Posted by Amy at September 09, 2006 12:53 PM
Comments

i think both you and andy are wonderful parents and i can only hope that pete and i can be as good of parents to our future kids as you guys are to quinn

Posted by: rachel on September 9, 2006 3:21 PM

That's quite an Assessment of the guy on TV, Amy. Can you tell us how you really feel? More importantly, though, I'd like to discuss the word "asshat." It makes me laugh.

Posted by: Cinda on September 9, 2006 4:28 PM

I saw the same episode and holyGAWD - asshat doesn't even BEGIN to describe that selfish man.

I, like you Amy, have an amazing husband that is the most amazing father I could have ever asked for... my mom continually reminds me how 'good I've got it with Ryan' in that a lot of other dads are not NEARLY as into kids as he is... which I cannot fathom, but I suppose they do exist out there... like this guy on Nanny 911.

But, quite honestly, the wife LET him get away with it from Day One and while not her fault completely, now that the kids are liek what - 5 years old, etc. - I mean, she should have dealt with this WAY before now.

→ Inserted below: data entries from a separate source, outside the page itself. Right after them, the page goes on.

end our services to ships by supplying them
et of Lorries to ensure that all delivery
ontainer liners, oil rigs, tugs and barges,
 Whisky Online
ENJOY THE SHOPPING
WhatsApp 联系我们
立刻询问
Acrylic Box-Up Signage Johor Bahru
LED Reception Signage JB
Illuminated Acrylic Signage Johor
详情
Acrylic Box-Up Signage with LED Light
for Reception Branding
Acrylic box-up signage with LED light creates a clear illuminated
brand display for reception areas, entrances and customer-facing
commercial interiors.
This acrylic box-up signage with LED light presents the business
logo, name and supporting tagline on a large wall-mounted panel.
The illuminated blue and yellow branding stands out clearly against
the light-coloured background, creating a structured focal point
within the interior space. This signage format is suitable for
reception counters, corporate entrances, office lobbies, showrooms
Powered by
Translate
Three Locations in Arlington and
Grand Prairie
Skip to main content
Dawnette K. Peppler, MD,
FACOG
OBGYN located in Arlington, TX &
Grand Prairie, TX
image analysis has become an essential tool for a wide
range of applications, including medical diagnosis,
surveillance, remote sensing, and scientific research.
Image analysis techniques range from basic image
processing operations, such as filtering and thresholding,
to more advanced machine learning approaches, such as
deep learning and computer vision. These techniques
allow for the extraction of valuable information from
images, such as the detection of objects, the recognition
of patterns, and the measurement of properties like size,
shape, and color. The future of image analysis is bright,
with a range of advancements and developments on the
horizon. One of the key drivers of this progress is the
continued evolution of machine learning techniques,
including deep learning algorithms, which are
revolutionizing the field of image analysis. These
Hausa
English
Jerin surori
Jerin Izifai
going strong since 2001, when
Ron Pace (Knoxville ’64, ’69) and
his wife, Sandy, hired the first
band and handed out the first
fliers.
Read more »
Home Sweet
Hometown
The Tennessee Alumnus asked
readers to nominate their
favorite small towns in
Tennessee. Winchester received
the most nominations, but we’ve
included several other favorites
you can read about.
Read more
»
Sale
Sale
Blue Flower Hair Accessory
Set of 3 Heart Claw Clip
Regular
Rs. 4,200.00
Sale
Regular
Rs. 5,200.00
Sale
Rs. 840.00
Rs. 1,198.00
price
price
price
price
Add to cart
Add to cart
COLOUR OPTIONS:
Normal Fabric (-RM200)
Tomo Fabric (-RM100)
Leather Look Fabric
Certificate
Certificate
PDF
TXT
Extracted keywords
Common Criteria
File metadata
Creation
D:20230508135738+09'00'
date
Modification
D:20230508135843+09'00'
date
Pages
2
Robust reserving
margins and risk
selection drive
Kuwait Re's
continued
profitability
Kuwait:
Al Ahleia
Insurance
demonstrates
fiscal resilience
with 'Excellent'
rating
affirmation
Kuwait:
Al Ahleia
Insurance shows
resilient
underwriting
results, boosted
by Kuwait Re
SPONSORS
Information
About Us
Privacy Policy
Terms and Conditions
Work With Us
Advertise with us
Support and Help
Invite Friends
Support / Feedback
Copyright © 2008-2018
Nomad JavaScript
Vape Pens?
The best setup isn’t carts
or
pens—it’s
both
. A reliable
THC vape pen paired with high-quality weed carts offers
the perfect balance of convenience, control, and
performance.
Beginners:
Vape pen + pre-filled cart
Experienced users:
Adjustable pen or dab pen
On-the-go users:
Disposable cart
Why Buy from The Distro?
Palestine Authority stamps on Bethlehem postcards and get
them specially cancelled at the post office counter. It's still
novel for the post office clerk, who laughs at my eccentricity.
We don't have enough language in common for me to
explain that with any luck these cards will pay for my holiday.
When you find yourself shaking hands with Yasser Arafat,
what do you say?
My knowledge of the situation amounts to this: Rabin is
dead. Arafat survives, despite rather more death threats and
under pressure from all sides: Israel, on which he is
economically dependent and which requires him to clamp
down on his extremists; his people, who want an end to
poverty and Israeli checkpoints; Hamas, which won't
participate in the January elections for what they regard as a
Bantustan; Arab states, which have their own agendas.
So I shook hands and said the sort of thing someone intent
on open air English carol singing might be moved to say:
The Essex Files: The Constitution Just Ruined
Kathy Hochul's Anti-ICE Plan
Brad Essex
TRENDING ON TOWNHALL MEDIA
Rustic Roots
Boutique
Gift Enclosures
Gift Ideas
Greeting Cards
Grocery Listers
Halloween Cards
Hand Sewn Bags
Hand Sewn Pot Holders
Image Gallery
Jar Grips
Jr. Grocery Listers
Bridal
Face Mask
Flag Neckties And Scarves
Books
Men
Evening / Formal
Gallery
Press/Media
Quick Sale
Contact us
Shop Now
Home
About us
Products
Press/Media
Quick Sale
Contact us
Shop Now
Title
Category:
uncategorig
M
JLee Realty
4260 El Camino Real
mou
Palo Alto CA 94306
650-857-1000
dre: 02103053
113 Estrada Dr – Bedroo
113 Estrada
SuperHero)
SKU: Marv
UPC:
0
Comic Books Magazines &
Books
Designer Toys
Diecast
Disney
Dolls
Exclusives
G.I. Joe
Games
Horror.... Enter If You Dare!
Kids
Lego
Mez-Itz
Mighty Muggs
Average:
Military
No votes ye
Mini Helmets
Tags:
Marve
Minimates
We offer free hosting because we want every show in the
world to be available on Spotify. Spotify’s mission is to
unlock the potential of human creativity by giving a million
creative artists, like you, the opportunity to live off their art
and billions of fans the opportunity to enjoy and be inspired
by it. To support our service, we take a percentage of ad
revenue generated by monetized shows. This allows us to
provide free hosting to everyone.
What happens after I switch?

I wish we lived close to you and Andy cause I just know we'd all FOUR like one another (as opposed to many couples we hang with - in that we really like HIM or HER, but hardly ever BOTH of them). *hugs*

Posted by: Erin Ross on September 9, 2006 8:50 PM

Amy,

Though I don't really know you, it does indeed appear that you and Andy are both wonderful parents to Quinn. I'm so glad for you and Quinn that Andy is an incredible husband and father. I'm sure if I were reading blogs written by each of them, they'd have the same kinds of wonderful things to say about you as a mother and wife. Sounds like you've got a good thing going there!

Posted by: Kelsey on September 10, 2006 12:08 PM

Yay for the Lesters! Seriously. This is why I have actual dreams of coming to stay at your house, as I've told you before.